Outro estabelecimento caxiense que decidiu dar adeus aos canudinhos de plástico é a confeitaria Sweez. Inspirada nas pâtisseries francesas, a confeitaria traz um cardápio que busca valorizar a alimentação orgânica, com sanduíches, pães e doces livres de produtos químicos ou com aromatizantes. Entre as bebidas, o destaque fica por conta do canudo do vidro que vem acompanhando shakes e sucos naturais, por exemplo. A alternativa dialoga com a atmosfera artesanal proposta pela chef Stéphanie Lettieri.

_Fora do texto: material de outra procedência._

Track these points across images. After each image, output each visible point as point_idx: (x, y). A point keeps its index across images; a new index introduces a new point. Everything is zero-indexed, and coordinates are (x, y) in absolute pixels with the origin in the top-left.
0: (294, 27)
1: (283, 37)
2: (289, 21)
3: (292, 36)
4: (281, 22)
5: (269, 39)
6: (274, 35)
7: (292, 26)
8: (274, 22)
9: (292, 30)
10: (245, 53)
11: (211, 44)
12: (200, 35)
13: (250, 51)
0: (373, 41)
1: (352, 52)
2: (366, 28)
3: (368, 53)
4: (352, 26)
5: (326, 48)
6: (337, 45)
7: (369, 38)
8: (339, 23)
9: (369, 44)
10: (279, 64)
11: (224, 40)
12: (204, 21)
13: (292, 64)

— Desde que assumimos a Sweez, no final de 2015, também tivemos essa preocupação ambiental. O canudo de vidro casa muito bem com a ideia. Além disso, a recepção dos clientes foi muito bacana, pois as pessoas ficaram curiosas pra utilizá-lo. Inclusive, além de disponibilizar nas bebidas, a gente também vende o canudo de vidro — diz Stéphanie, que divide o comando da confeitaria com o companheiro, o também chef Ariel Lettieri.